Seine Worte ließen sie zögern. Wollte er andeuten, dass er sich eine Beziehung mit ihr wünschte? »Was willst du mir sagen, Travis? Wenn du mir irgendetwas sagen möchtest, dann raus mit der Sprache.«

»Die Stadt wird dich vermissen. Jazzy wird dich vermissen … ich … ich werde dich vermissen. Gestern Abend war …« Er blickte sich um. »Nun, das ist weder die rechte Zeit noch der rechte Ort, um die Tragweite des gestrigen Abends zu erörtern. Deshalb hatte ich gehofft, du könntest noch etwas länger in Twilight bleiben.«

Wie gern hätte sie Ja gesagt! Sie fühlte, wie sich etwas in ihr löste, öffnete, ähnlich den Schleusen an einer Talsperre nach starken Regenfällen. Sie wollte sich ihm mitteilen, aber sie schreckte vor den Konsequenzen zurück. Es war einfacher, sicherer, so zu tun, als wäre der gestrige Abend nur ein Flirt gewesen und sie wäre unterwegs zum nächsten Abenteuer.

»Du bist aus dem Schneider wegen gestern Abend«, sagte sie daher und hielt den Lutscherstrauß in die Höhe. »Ehrlich, Travis, es ist schon okay. Du musst nicht denken, dass du mir irgendetwas schuldest. Deine Tochter kommt an erster Stelle, und das ist auch richtig so. Pass gut auf sie auf und lass es dabei bewenden.«

Er runzelte die Stirn. »Ich …«

Doch er kam nicht weiter, denn Vivian kam angetrippelt. »Es ist Zeit, mit der Geschichte zu beginnen, Sadie.«

Sarah setzte sich auf den Schaukelstuhl in der Mitte des Bettenlagers und fing an zu lesen. Die Kinder lauschten andächtig. Sie tauchte ganz ins Buch ein und ließ sich davontragen, blendete alles um sie herum aus und nahm nur noch die Worte wahr, die auf den Seiten standen. Sie waren ihr so vertraut, dass sie aus ihr heraussprudelten, und während sie sprach, wurde ihr Körper immer kleiner und kleiner, bis sie schließlich aus sich hinaustrat. Es war, als würde sie über ihrem Körper schweben und sich selbst beim Vorlesen zusehen. Travis beobachten, der wiederum sie beobachtete.
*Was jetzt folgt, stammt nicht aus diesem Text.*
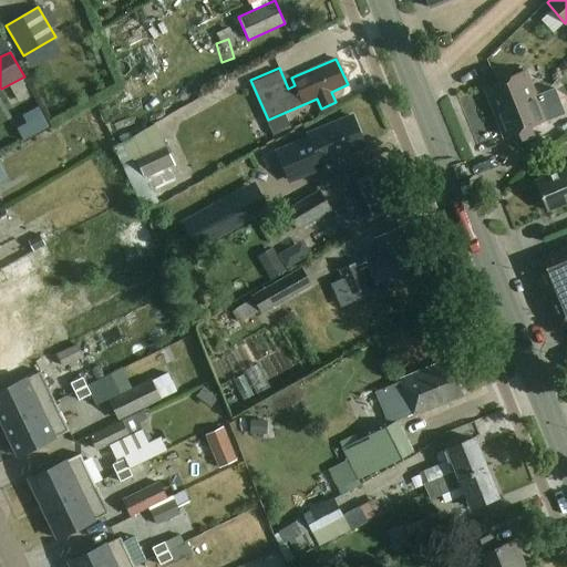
[(485,86),(495,111),(537,94),(526,69),(512,75),(507,65),(495,71),(500,80),(485,86)]
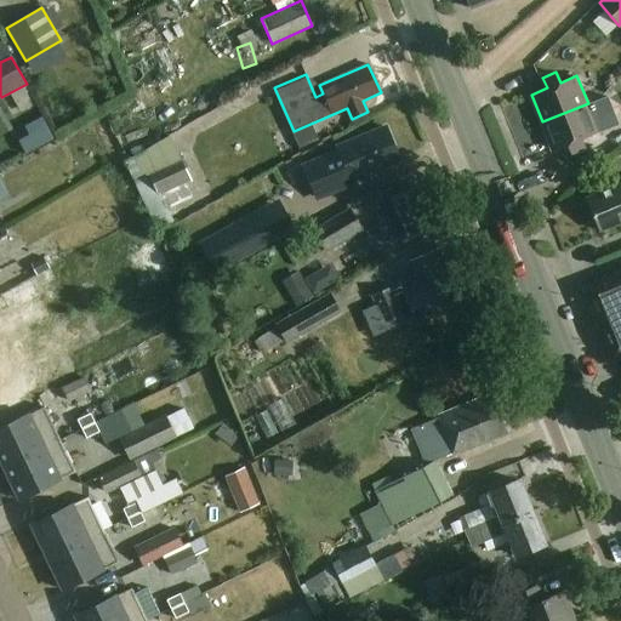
[(599,130),(588,103),(542,121),(553,148),(569,142),(574,153),(587,148),(582,137),(599,130)]
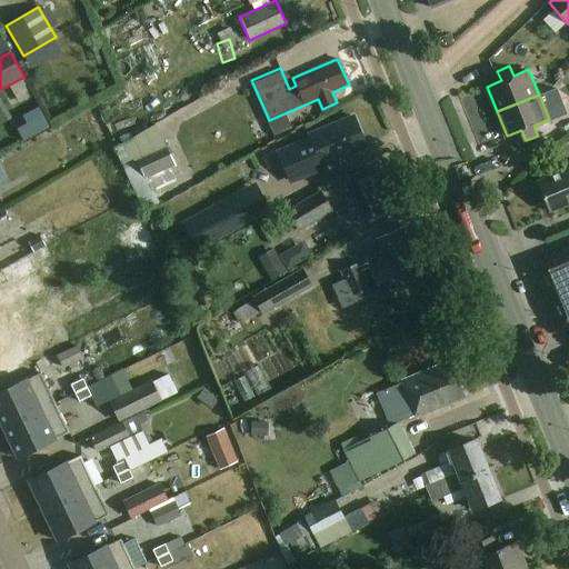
[(292,129),(286,113),(269,120),(276,136),(292,129)]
Ein Schauder durchfuhr sie, aber sie spürte ihn nicht. Sie war jenseits der Gefühle, die sich in ihr zusammenbrauten. Sie wollte ihn so sehr, doch gleichzeitig hatte sie solche Angst, ihren Gefühlen freien Lauf zu lassen, das emotionale Risiko einzugehen. Was, wenn sie es darauf ankommen ließ und es nicht funktionierte?

Die Bilder des gestrigen Abends wirbelten ihr durch den Kopf. Travis’ Lippen auf ihren, seine Hände auf ihrem Körper, der Ausdruck in seinen Augen. Plötzlich hob sie für den Bruchteil einer Sekunde den Kopf und begegnete seinem Blick, und ihr wurden drei entscheidende Dinge klar.

Erstens: Sie war eine Frau, die eine emotionale Mauer um sich herum errichtet hatte und nicht wusste, wie sie sie niederreißen sollte.

Zweitens: Travis war ein alleinerziehender Vater mit einem kränklichen kleinen Töchterchen, das sich verzweifelt nach einer Mutter sehnte.

Drittens: Sie hatte sich bis über beide Ohren in die zwei verliebt, aber sie hatte Angst, dass ihr das Herz gebrochen wurde.